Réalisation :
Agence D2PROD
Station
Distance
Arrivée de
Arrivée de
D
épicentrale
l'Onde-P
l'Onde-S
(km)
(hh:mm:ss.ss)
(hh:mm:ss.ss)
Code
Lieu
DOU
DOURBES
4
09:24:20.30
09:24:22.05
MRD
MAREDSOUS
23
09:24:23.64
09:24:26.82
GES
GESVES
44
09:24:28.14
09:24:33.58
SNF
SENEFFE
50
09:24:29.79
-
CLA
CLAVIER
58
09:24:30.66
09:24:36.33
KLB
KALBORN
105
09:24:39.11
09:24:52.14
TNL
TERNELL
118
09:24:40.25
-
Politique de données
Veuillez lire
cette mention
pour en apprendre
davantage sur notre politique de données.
===
_WHAT TO DO_
Transcribe the listing above verbatim.

_FINAL ANSWER_
Réalisation :
Agence D2PROD
Station
Distance
Arrivée de
Arrivée de
D
épicentrale
l'Onde-P
l'Onde-S
(km)
(hh:mm:ss.ss)
(hh:mm:ss.ss)
Code
Lieu
DOU
DOURBES
4
09:24:20.30
09:24:22.05
MRD
MAREDSOUS
23
09:24:23.64
09:24:26.82
GES
GESVES
44
09:24:28.14
09:24:33.58
SNF
SENEFFE
50
09:24:29.79
-
CLA
CLAVIER
58
09:24:30.66
09:24:36.33
KLB
KALBORN
105
09:24:39.11
09:24:52.14
TNL
TERNELL
118
09:24:40.25
-
Politique de données
Veuillez lire
cette mention
pour en apprendre
davantage sur notre politique de données.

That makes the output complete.